What is fusion? Quite simply it’s the process of generating energy by smashing two lighter atoms together, leading them to fuse into a single heavier atom. This is what happens in the core of stars across the universe. Energy is released when the two atoms fuse together to form a single nucleus. But getting from this reaction to a sustained source of energy is not as simple.

First, you need to heat a gas and turn it into a plasma, then keep that plasma reacting for a few seconds. That may not sound like a lot of time, but it takes a lot of energy to achieve. TAE’s technology is currently able to do just that, but getting there has taken 20 years of experiments and research, or what Binderbauer calls “small steps for small feet.”

For TAE, the next step is to generate more reactions for slightly longer periods of time. To successfully harness fusion power requires maintaining plasma at sufficiently high temperatures for a long enough amount of time and using less energy than the fusion reactions generate. This remains the biggest challenge to achieving commercial deployment of a fusion reactor. It’s why the long-standing joke in the scientific community is that fusion is always only 10 or 20 more years away.

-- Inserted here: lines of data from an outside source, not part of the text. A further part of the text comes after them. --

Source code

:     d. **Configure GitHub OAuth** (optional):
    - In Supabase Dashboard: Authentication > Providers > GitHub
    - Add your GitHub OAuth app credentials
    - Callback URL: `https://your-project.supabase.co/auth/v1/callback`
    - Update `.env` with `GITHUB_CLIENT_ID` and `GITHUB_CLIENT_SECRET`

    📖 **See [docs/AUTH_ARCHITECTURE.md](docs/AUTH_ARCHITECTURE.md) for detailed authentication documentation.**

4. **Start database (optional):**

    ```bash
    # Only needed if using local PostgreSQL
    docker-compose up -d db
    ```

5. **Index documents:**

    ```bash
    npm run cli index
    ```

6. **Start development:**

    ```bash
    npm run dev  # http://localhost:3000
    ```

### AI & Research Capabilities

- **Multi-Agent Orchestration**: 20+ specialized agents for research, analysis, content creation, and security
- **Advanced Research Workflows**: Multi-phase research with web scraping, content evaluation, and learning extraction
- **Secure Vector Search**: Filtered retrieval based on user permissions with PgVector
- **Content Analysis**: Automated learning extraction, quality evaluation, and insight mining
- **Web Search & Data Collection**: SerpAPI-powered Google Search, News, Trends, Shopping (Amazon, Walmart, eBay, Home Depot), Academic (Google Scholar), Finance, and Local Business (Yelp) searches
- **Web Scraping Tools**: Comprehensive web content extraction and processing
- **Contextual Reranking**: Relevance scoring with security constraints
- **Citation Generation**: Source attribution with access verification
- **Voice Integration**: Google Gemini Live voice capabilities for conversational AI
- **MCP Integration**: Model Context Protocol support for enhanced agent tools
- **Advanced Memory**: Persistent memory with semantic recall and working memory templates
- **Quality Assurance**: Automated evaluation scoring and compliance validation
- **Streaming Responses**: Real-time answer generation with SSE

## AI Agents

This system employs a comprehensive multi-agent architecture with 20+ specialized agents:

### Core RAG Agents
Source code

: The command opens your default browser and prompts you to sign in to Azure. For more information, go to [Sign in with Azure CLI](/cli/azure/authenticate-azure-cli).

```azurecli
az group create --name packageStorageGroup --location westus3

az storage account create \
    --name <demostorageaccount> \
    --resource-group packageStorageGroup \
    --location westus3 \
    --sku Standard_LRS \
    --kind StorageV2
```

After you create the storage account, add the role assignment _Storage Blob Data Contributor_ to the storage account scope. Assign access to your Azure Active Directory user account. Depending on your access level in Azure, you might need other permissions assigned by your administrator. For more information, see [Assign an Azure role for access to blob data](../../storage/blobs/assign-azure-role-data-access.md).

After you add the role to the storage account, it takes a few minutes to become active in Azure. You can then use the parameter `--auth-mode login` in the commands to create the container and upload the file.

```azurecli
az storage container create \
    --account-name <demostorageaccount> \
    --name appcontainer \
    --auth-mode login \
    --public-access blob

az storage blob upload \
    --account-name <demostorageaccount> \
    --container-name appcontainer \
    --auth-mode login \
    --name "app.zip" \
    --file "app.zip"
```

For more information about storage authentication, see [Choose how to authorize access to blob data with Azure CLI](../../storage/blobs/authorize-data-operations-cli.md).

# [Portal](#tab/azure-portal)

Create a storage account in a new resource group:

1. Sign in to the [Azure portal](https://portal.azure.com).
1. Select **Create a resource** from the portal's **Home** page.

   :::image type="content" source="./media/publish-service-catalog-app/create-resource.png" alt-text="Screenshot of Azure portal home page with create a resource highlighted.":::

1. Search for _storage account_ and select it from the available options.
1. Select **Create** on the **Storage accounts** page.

“I think if everything goes well, we can achieve next-level experiments … by the end of 2023 or early 2024,” says Binderbauer. “To go from there to net energy [where we’re sending electrons to the grid], I think something around the late part of the ’20s is feasible. The more important part about this is that it really isn’t 30 years away.”

TAE’s ambitious timeline to commercial deployment follows a similar one for advanced nuclear technologies like small modular reactors and microreactors. But Binderbauer doesn’t see this as a competition or a choice between the next generation of nuclear technologies or a commercial fusion reactor.

In addition to private companies, progress is being made with ITER, the publicly funded 35-nation cooperative project to construct the world’s largest tokamak fusion test reactor. Currently about 60 percent complete, ITER expects to achieve what’s called “first plasma,” the first major milestone toward generating electricity with fusion, in December 2025. The central component that will allow for this sustained plasma, the world’s largest and most powerful superconducting solenoid magnet called the “heart of ITER,” is being manufactured in the United States by General Atomics.

Today, any familiarity with fusion outside of the scientific community can most likely be traced to pop culture. That could soon change as fusion energy research enters a new era and new advanced nuclear technologies come online, driven by viral pressure to achieve deep decarbonization across the world.

“There is a big opportunity and we actually have technologies that likely can make a dent in this problem,” says Binderbauer. “Because I think there will always be a role for nuclear technology, given that there’s nothing else like it.”